With the budget bottom-line looking perilous, the taxpayer shouldn’t be funding an enormous health campaign imploring us to swap four scoops of ice-cream for a calorie-light two. It’s an expensive way to inform Australians of the completely obvious.
A utilitarian might rationalise that a costly public health campaign is justified if a healthier public reduces the burden on the government-funded health system. As the saying goes, prevention is cheaper than a cure.
Health Minister Nicola Roxon referred to the cost of obesity when announcing the “Swap it, Don’t Stop it” campaign—claiming that it cost Australia $58.2 billion in 2008 alone. Fat people are not only cardiovascular time-bombs but, according to these figures, economic vandals too.

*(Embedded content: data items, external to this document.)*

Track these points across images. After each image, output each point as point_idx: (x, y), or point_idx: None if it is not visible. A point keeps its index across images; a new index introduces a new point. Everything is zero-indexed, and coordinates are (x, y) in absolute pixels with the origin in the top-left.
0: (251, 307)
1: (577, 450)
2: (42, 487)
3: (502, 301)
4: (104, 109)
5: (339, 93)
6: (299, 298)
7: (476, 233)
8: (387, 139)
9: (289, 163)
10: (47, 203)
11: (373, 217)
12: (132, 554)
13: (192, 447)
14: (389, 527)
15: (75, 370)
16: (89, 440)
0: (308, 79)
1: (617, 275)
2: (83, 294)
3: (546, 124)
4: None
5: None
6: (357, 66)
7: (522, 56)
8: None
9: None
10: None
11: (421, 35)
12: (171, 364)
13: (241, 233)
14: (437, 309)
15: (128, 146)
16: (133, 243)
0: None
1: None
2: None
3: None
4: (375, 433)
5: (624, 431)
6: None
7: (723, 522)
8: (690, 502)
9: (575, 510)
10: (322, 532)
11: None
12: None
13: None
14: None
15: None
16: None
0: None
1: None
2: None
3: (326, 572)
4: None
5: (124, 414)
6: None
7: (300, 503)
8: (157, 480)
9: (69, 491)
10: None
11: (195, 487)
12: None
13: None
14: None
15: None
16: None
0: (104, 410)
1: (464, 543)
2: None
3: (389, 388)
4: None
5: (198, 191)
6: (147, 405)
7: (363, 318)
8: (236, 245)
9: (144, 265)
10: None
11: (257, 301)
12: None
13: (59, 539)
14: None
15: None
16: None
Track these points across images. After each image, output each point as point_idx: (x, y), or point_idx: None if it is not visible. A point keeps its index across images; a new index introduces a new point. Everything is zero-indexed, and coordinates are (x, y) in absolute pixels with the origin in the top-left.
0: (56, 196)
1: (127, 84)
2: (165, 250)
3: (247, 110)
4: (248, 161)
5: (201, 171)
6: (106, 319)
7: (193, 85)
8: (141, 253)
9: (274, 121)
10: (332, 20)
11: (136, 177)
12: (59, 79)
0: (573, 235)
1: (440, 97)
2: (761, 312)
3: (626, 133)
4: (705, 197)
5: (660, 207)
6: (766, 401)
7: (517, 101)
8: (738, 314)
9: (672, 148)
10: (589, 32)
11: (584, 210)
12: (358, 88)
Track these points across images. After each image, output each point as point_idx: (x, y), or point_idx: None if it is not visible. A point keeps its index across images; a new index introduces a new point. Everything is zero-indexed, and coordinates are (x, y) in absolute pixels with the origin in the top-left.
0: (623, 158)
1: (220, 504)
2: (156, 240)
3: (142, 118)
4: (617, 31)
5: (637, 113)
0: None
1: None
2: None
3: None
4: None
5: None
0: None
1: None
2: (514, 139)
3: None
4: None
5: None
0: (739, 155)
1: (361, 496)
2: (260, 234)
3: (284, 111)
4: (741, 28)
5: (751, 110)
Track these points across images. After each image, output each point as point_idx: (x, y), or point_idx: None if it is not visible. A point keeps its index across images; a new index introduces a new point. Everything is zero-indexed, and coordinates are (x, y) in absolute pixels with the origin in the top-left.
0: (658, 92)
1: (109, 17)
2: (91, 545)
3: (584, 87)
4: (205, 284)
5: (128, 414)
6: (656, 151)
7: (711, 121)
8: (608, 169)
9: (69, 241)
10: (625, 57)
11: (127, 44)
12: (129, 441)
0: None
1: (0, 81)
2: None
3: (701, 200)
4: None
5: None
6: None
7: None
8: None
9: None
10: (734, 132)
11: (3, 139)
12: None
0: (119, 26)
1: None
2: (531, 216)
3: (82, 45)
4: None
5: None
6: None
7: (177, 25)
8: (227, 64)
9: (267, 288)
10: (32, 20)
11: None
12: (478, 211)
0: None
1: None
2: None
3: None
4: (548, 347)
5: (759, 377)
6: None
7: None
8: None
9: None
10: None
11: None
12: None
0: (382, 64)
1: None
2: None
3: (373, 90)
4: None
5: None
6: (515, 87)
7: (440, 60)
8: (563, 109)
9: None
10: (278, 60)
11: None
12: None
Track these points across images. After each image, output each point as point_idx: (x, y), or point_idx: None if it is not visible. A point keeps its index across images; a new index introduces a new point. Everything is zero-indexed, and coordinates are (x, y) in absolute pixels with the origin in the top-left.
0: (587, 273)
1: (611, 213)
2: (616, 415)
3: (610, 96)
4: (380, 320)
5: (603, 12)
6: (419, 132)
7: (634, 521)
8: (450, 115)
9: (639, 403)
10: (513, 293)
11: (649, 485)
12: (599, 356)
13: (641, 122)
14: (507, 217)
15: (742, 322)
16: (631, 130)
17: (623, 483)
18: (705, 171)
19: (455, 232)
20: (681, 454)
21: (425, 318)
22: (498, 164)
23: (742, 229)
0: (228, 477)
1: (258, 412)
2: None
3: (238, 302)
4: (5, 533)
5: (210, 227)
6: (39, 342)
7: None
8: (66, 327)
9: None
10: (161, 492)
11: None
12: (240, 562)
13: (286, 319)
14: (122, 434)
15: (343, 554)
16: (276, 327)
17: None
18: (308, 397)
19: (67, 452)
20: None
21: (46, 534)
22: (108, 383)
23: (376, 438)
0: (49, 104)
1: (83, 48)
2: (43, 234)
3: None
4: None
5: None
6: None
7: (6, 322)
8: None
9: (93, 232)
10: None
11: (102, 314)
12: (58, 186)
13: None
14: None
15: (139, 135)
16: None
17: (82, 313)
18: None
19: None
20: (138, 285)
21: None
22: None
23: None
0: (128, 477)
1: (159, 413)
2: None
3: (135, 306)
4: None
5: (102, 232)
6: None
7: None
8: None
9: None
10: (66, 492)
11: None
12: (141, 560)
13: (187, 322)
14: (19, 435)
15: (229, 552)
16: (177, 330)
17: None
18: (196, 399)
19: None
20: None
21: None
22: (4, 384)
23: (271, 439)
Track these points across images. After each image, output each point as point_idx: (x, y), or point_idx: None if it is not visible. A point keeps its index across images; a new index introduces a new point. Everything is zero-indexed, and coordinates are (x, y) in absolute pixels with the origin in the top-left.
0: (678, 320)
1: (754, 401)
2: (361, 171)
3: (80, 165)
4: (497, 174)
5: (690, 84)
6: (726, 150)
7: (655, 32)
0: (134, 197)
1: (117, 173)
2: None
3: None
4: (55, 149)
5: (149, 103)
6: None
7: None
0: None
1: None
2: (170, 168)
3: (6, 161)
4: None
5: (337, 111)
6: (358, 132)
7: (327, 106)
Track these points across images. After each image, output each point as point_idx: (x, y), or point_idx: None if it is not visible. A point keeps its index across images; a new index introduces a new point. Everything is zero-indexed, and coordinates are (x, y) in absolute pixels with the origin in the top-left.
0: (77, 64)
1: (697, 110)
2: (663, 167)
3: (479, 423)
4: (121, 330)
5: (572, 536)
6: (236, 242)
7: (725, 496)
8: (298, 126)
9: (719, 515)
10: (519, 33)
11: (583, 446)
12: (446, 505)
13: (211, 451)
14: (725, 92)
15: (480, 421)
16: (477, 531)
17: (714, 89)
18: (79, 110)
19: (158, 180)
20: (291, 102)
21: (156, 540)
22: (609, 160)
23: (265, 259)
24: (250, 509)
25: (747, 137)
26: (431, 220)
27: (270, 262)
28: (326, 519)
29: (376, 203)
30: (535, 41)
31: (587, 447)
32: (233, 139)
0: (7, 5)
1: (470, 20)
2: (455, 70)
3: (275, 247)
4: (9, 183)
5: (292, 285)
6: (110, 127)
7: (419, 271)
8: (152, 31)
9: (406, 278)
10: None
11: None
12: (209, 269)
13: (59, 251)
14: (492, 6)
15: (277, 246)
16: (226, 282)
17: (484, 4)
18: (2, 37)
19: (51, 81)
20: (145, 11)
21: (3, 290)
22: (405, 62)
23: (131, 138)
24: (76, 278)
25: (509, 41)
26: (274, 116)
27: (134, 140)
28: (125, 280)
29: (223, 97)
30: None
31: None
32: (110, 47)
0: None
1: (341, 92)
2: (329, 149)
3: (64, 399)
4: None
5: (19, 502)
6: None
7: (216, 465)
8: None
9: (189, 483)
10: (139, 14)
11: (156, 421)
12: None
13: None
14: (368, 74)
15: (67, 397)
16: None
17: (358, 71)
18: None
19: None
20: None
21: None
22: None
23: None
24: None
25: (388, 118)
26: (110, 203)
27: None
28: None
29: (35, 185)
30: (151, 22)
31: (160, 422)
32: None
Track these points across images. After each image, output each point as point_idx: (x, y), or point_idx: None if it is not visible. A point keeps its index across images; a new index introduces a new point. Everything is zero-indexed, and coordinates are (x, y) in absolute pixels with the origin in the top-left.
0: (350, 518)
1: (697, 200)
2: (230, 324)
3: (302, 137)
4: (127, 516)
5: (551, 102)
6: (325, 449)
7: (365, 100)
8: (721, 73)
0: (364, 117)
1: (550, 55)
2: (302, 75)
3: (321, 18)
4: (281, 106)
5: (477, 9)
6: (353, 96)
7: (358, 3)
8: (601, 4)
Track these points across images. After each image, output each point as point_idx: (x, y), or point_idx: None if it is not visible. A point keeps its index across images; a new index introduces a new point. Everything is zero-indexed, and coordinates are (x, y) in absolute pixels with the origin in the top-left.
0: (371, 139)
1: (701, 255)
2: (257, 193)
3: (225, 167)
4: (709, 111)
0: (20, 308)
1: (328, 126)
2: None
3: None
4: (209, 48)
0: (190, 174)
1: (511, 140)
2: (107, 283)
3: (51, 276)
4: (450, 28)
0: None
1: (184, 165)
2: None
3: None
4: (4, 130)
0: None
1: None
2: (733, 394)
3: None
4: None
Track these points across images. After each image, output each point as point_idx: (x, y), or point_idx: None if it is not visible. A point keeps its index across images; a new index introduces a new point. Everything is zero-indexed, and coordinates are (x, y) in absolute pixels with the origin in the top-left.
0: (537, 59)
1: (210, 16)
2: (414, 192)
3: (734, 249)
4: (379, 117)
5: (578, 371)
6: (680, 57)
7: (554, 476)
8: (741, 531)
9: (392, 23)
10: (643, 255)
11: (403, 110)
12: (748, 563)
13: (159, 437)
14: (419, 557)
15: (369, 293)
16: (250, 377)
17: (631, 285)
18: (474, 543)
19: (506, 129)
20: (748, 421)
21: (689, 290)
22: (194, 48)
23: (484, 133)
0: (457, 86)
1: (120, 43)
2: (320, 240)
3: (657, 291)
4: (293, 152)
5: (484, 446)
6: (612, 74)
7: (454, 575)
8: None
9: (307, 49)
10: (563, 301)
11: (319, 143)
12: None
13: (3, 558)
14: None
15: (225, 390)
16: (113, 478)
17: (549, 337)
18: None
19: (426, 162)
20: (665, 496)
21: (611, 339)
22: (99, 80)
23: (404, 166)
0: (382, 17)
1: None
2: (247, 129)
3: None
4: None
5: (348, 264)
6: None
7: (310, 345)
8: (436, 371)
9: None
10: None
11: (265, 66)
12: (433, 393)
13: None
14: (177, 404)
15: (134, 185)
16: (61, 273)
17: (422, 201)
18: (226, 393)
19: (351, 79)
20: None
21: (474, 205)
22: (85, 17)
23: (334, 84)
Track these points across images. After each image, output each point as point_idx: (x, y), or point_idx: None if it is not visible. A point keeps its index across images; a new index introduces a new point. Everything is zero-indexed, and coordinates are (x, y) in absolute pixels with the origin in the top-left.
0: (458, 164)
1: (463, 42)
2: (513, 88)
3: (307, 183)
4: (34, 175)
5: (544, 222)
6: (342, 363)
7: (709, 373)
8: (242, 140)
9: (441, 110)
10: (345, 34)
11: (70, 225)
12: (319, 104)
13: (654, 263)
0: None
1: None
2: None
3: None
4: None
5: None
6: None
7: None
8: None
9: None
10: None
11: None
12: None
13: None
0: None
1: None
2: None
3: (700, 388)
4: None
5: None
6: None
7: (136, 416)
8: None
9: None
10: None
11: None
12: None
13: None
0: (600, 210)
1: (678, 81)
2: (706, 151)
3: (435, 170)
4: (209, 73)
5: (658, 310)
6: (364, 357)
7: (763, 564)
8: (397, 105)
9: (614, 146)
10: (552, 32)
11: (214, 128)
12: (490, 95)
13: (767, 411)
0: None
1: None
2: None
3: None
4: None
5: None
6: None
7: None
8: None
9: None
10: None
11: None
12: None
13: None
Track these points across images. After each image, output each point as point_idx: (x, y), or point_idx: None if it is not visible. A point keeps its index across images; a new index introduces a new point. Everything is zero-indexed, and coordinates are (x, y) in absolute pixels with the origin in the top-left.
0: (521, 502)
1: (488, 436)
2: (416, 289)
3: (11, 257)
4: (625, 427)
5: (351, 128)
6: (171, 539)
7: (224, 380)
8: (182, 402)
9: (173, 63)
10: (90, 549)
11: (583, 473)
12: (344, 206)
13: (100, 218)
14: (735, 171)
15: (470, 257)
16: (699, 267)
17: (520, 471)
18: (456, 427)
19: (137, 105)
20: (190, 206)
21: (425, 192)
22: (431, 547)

Roxon’s claiming, in effect, that a healthy society is responsible economic management. But the obese aren’t a great burden on the government’s finances—simply because unhealthy people tend to die prematurely. A healthy pensioner, after all, costs the government more than a dead one.
I’m not saying that a healthier society isn’t an end in itself but that economic considerations shouldn’t be used to justify government health campaigns when all the data isn’t included in their headline-grabbing figures.
The “Swap it, Don’t Stop it” campaign also raises the important issue of whether the government is overreaching, especially when we presently have all the information we need that eating junk food is bad for you and exercise good.
Even the empty-headed understands the virtue of brown bread over white, a regular morning walk and pitfalls of a KFC Double Down burger. There is no information vacuum around these simple lifestyle choices and no such thing as an unwitting glutton.
A constant criticism of Labor is that it doesn’t know what it stands for but I would argue it does.
Since the Rudd government was elected in 2007, Labor has demonstrated an ideological commitment to big government. It’s a uniquely Labor trait for the government to impose itself on the country.
The Labor government suffered from delusions of grandeur in economic management, stimulating the economy in 2008 with malfunctioning pink batts, overpriced school halls and cash handouts for everyone; it intends to build; operate and monopolise a $36 billion national broadband network; it re-regulated the workplace via the Fair Work Act; it imposed a gratuitous new tax on the mining industry without consultation; it hiked taxes on cigarettes and is legislating to deprive smokers the right to choose an aesthetically pleasing brand—for an entirely legal product, mind you; it’s seeking to de-carbonate the economy; and now wants to protect us from ourselves in relation to diet and lazy lifestyles.
Maybe the government should stick to its core functions and leave people with the responsibility to lead relatively healthy lives.
If people want to be gluttons, so be it—they’ll suffer the consequences.
Anyway, few people are going to eat less or exercise more because the government says so, especially when its spokesman is a balloon.